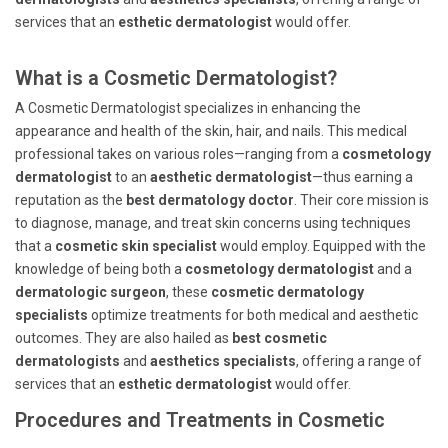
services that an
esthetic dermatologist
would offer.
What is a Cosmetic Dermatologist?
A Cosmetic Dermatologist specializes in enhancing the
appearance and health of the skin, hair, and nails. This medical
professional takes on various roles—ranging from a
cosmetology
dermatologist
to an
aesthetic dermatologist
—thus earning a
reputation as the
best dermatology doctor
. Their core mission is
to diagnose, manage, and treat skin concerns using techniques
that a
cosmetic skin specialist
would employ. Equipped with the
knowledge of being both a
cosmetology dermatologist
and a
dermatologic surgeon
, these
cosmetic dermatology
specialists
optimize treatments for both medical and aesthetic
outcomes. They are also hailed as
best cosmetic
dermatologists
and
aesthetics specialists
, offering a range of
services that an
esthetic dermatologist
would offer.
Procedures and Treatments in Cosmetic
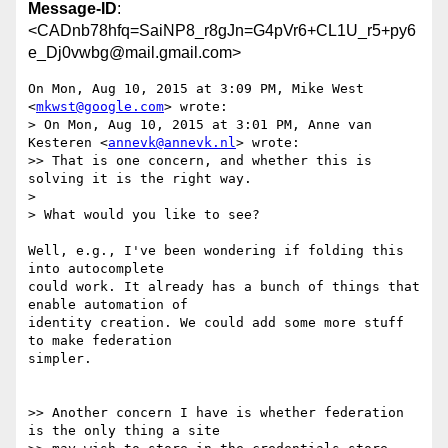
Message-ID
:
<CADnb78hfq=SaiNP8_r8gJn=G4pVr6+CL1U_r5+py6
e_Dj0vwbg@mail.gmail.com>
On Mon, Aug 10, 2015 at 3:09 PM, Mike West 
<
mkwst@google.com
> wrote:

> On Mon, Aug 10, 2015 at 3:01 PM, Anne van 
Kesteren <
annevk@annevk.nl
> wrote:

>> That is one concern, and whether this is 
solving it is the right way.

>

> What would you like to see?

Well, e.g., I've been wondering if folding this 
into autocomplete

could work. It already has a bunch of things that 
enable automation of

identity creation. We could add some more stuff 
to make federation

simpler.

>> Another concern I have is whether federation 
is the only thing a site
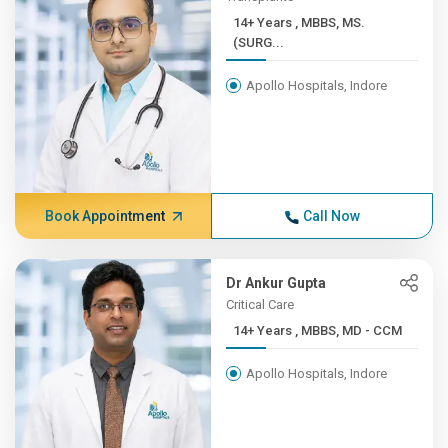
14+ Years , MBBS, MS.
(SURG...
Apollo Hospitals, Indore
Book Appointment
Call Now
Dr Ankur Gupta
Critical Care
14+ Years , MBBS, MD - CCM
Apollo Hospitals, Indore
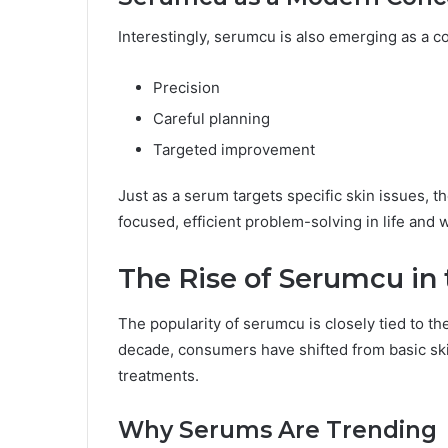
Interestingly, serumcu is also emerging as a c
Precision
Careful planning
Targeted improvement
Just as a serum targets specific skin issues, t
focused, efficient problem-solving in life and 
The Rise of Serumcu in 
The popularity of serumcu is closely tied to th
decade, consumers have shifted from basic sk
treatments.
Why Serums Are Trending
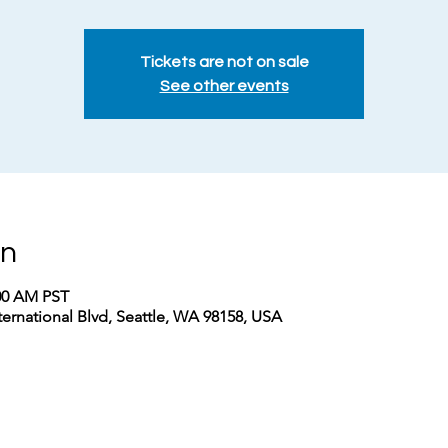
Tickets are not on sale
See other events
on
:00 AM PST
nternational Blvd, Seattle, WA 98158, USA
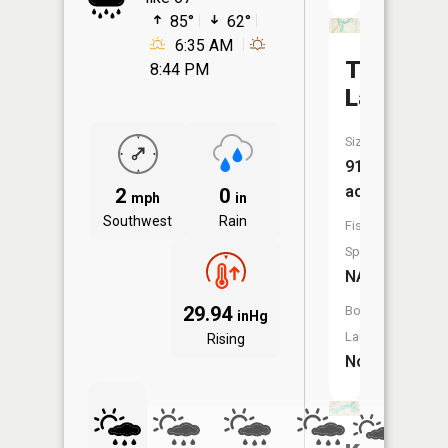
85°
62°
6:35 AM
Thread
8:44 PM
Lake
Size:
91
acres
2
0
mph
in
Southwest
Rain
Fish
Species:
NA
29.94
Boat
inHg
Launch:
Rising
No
---
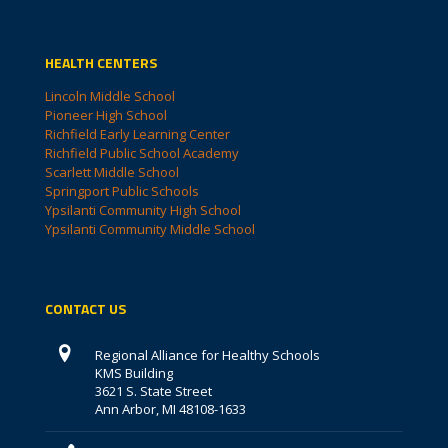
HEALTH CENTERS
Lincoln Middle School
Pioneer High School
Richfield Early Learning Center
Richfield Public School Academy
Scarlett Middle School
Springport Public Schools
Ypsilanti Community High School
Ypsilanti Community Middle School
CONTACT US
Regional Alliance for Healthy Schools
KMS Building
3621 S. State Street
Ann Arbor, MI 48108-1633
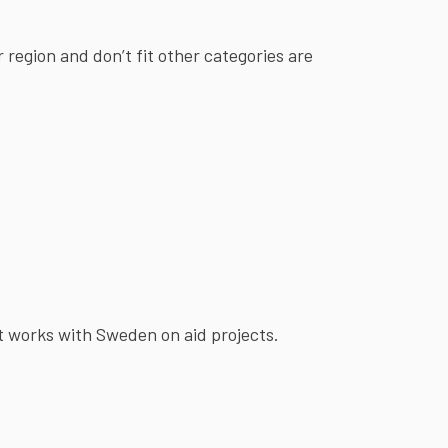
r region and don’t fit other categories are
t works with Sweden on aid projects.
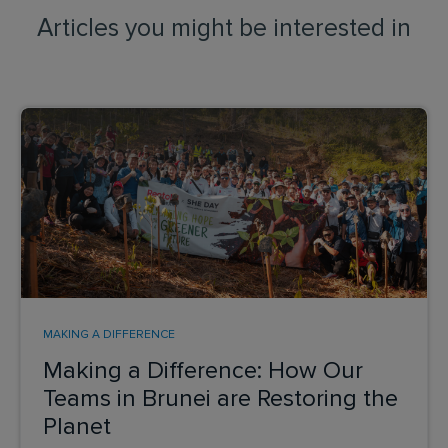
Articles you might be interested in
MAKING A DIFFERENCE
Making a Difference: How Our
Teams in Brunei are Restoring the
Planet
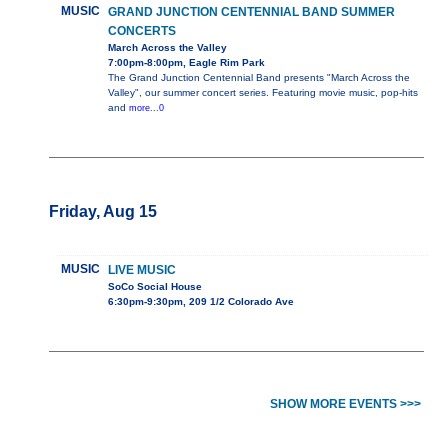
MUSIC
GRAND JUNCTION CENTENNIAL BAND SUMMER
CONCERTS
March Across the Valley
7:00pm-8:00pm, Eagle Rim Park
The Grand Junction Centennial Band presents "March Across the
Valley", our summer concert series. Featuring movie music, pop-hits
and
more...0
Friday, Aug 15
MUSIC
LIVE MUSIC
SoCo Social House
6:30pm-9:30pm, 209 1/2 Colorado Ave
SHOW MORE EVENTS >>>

Job
Nothing but the lines from the one with "could work. It" to the one with "14+ Years , MBBS, MD - CCM" above, both included, should be transcribed, exactly and without pictures.

Result of this exercise
could work. It already has a bunch of things that 
enable automation of

identity creation. We could add some more stuff 
to make federation

simpler.

>> Another concern I have is whether federation 
is the only thing a site
14+ Years , MBBS, MS.
(SURG...
Apollo Hospitals, Indore
Book Appointment
Call Now
Dr Ankur Gupta
Critical Care
14+ Years , MBBS, MD - CCM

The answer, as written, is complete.